◆ **What this task involves**:
Copy the listing below word for word, from the line with "right shoulder: (695, 300, -10)" through the end of the listing, both ends included. Leave out the pictures.

[Records from a collection]

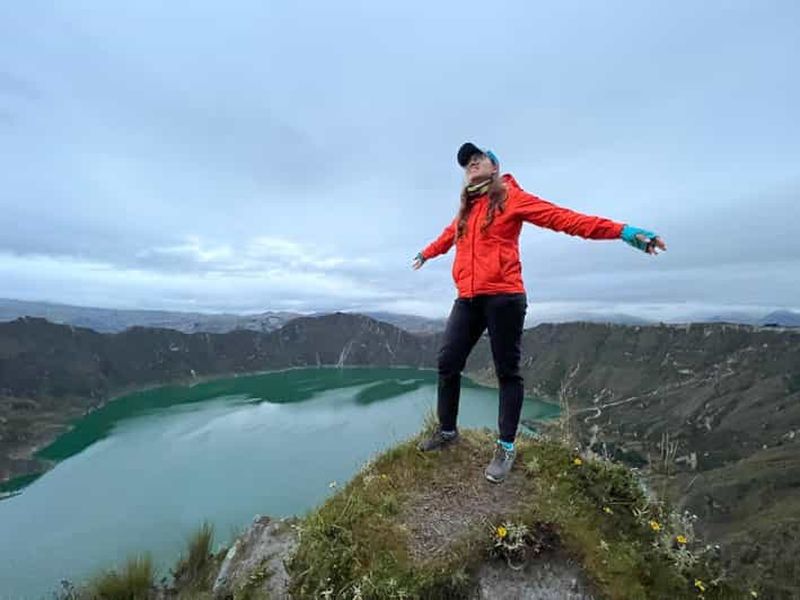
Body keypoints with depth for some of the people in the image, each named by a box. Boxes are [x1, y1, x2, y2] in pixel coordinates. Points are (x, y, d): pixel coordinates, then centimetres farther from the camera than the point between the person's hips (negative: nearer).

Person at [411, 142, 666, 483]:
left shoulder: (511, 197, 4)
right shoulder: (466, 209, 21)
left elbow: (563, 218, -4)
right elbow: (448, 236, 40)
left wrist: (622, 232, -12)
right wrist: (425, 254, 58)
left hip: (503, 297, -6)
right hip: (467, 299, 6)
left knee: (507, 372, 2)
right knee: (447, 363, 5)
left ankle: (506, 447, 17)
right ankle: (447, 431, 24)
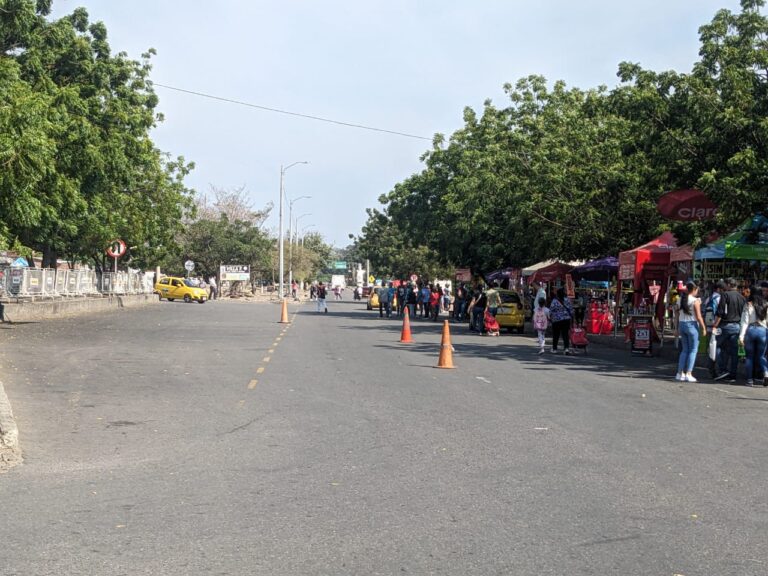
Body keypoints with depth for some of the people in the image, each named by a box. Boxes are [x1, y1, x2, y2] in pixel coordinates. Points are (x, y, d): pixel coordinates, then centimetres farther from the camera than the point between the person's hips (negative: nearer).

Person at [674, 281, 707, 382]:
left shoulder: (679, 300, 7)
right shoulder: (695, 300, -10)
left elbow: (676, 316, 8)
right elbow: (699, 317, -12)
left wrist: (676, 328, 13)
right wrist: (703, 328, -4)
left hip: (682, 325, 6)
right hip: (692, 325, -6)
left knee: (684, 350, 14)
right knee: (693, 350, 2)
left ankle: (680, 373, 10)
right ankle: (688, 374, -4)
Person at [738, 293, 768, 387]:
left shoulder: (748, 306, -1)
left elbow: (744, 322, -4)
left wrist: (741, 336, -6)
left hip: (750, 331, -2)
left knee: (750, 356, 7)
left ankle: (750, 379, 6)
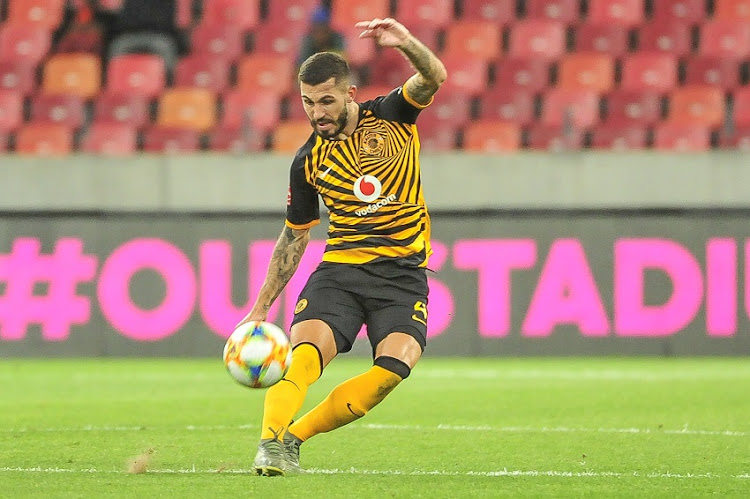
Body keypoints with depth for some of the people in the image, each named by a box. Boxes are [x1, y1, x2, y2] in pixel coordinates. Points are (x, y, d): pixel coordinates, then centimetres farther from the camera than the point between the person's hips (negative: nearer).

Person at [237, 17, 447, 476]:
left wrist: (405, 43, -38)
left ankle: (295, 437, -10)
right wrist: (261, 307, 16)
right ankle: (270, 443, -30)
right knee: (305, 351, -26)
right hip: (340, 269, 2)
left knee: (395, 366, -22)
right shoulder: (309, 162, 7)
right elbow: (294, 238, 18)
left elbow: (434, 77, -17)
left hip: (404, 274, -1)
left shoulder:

◆ **Result**:
right shoulder: (695, 300, -10)
left elbow: (676, 316, 8)
right elbow: (699, 317, -12)
left wrist: (676, 328, 13)
right wrist: (703, 328, -4)
left hip: (682, 325, 6)
right hip: (692, 325, -6)
left knee: (684, 350, 14)
right knee: (693, 350, 2)
left ankle: (680, 373, 10)
right ankle: (688, 374, -4)
Person at [738, 293, 768, 387]:
left shoulder: (748, 306, -1)
left elbow: (744, 322, -4)
left wrist: (741, 336, -6)
left hip: (750, 331, -2)
left knee: (750, 356, 7)
left ankle: (750, 379, 6)
Body keypoints with depth for some of the people in the image, each named by a box. Boxes are [x1, y1, x2, y2] in pixel coordinates. Points are (x, y, d): pixel coordinates, then centimetres farther from the camera than the point between the person's hips (negative: nearer).

Person at [237, 17, 447, 476]:
left wrist: (405, 43, -38)
left ankle: (295, 437, -10)
right wrist: (261, 307, 16)
right ankle: (270, 443, -30)
right knee: (305, 351, -26)
right hip: (340, 269, 2)
left knee: (395, 366, -22)
right shoulder: (309, 162, 7)
right elbow: (294, 238, 18)
left elbow: (434, 77, -17)
left hip: (404, 274, -1)
left shoulder:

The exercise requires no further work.